フォースィはそのことかと短く答えると、振り返ることなく明かりの灯っていない倉庫の扉に手をかけた。
「気にしないで良いわ。私も彼らが置いていった物資を分けてもらったのだから」
倉庫の扉が簡単に開けられる。
「そういえば、あの小さな子はどうした? 確かイリーナと言ったか?」
「………あの街で魔王軍と戦った時に離れ離れに。大丈夫よ、あの子は強いから。きっとまたどこかで会えるでしょう」
随分とあっさりと答える彼女の言葉に、デルはそれでいいのかと不安を抱きつつも、扉を抜けて進み続けるフォースィの後をついていく。
「で、どこまで行く気だ?」
「………デル。あなた、ここの場所に見覚えはない?」
壁に掛けてあった明かりのついていない魔導ランプ。フォースィはその隙間に置かれていた滑らかな長方形の白い石を掴むと、ランプの下についている引き出しのような箱を引き出して中に入れる。やがて魔導ランプは柔らかい明りを放ち始め、数秒でいつもの明かりの強さに光を出し始めた。

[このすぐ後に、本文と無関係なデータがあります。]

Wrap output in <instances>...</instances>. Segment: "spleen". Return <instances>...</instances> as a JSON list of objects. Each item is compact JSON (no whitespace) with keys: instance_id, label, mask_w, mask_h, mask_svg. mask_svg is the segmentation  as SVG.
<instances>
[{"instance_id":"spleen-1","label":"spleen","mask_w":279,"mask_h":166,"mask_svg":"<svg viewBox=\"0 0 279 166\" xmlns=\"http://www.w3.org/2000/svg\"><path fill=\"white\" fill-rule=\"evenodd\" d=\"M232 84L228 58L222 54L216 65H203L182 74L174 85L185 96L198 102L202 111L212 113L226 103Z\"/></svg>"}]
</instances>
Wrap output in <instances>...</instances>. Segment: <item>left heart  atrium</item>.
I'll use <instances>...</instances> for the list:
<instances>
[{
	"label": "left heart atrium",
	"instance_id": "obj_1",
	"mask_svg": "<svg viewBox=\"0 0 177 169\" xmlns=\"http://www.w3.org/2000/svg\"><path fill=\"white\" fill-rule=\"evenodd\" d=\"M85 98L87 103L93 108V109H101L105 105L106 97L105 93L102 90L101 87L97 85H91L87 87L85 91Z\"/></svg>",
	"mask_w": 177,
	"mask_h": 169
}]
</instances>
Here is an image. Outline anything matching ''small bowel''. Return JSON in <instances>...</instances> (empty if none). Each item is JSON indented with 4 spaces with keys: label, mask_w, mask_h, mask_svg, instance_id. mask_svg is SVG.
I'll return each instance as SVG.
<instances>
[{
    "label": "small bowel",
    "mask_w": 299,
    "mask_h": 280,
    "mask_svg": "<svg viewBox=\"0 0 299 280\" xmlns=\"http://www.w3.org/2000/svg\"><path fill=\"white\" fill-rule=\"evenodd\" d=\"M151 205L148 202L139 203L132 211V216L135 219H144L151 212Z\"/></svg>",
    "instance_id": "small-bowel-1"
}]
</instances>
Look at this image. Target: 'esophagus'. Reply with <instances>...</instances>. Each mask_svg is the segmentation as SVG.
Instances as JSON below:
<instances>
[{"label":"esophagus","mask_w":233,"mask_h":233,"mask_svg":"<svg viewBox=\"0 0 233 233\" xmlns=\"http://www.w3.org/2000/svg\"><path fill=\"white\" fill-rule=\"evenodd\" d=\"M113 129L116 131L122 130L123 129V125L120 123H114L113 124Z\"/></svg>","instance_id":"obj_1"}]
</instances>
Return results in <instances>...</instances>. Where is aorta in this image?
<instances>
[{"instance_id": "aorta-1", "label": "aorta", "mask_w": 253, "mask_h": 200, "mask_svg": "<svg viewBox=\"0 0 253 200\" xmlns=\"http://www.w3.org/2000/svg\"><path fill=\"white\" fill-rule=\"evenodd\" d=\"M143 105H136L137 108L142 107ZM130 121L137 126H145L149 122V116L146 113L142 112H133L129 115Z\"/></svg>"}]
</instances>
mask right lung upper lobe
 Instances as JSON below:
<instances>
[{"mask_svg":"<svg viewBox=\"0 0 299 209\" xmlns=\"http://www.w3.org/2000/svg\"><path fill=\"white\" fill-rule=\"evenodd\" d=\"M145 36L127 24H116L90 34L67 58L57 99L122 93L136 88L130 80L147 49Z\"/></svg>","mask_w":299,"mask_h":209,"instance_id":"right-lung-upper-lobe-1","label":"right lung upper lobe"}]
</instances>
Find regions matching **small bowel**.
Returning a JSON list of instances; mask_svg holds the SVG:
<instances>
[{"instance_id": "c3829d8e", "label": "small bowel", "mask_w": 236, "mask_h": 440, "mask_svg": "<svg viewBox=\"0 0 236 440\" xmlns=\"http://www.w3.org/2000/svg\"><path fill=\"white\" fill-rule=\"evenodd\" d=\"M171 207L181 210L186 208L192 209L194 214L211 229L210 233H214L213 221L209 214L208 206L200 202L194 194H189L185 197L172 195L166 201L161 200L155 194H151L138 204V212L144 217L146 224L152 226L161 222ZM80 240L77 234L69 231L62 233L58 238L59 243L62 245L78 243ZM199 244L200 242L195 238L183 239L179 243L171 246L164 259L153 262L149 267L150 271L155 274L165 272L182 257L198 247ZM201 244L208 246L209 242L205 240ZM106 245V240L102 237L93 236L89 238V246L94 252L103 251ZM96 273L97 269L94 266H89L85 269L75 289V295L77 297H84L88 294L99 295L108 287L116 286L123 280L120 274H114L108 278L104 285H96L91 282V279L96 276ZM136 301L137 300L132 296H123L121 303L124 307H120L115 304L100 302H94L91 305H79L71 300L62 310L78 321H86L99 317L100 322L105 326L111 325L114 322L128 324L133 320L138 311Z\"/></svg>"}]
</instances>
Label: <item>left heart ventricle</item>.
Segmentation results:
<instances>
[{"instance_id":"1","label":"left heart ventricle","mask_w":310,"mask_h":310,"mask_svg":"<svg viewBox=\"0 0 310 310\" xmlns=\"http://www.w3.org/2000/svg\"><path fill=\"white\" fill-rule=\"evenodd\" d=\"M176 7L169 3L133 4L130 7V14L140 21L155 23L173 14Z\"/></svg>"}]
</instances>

明かりが届くようになった部屋は、中身の分からない木箱がいくつか部屋の隅に積まれているだけで、それ以外は特に目立つ物はなかった。
「この村か? ああ、タイサとお前とでゴブリンの襲撃を迎え撃った集落だろう。もう10年近く前の」
「違うわよ。ここのことよ」
明かりが点いた倉庫の板壁の一部をフォースィが手で押し込むと、部屋の中で何かの歯車が動くような規則的な音が響き、何枚物の床の板が奥へと動くと、そこには地下に続く石畳の階段が姿を現した。
デルは床に現れた階段を見つめる。奥からは冷え切った空気が僅かな風となって部屋に入り込み、デル達の足元の気温を下げ始めた。
「どうやら覚えていないようね」
フォースィは驚くデルの表情を覗き見ながら、小さく頬を緩ませる。